Préparer la fin du saccage social

Les prix montent et les salaires sont bloqués, la catastrophe est là, alors quelles solutions ? Obtenir des primes ? Cela ne dure qu’un temps. Baisser les taxes ? Ça déplace le problème sans le résoudre avec des pirouettes fiscales. Des lois ? Les bourgeois s’en moquent. Non, en premier lieu, il faudrait imposer par la lutte que chacun puisse vivre décemment, et, toutes et tous autant que nous sommes, travailler moins, et autrement.

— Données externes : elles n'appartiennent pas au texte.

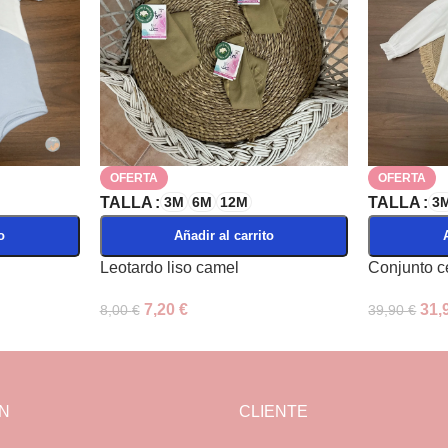
OFERTA
OFERTA
TALLA
3M
6M
12M
TALLA
3
o
Añadir al carrito
Leotardo liso camel
Conjunto 
7,20
€
31,
8,00
€
39,90
€
N
CLIENTE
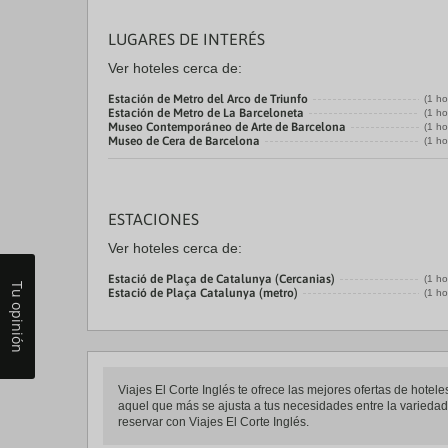
LUGARES DE INTERÉS
Ver hoteles cerca de:
Estación de Metro del Arco de Triunfo
(1 ho
Estación de Metro de La Barceloneta
(1 ho
Museo Contemporáneo de Arte de Barcelona
(1 ho
Museo de Cera de Barcelona
(1 ho
ESTACIONES
Ver hoteles cerca de:
Estació de Plaça de Catalunya (Cercanias)
(1 ho
Tu opinión
Estació de Plaça Catalunya (metro)
(1 ho
Viajes El Corte Inglés te ofrece las mejores ofertas de hote
aquel que más se ajusta a tus necesidades entre la variedad 
reservar con Viajes El Corte Inglés.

Vaste programme, mais nous n’avons pas le choix. Dans l’urgence, il faudrait imposer le blocage des prix des produits de première nécessité, des loyers, l’augmentation automatique et immédiate des salaires et allocations en fonction de l’inflation. Et pour cela les travailleurs et la population organisée devraient mettre le nez dans ce qu’on nous cache, en assurant la transparence et la surveillance permanente de l’économie au service du plus grand nombre.

Et s’il faut renverser la table pour être entendus, pas de souci : les prix montent, notre colère aussi, ils ont des millions, mais nous sommes des millions.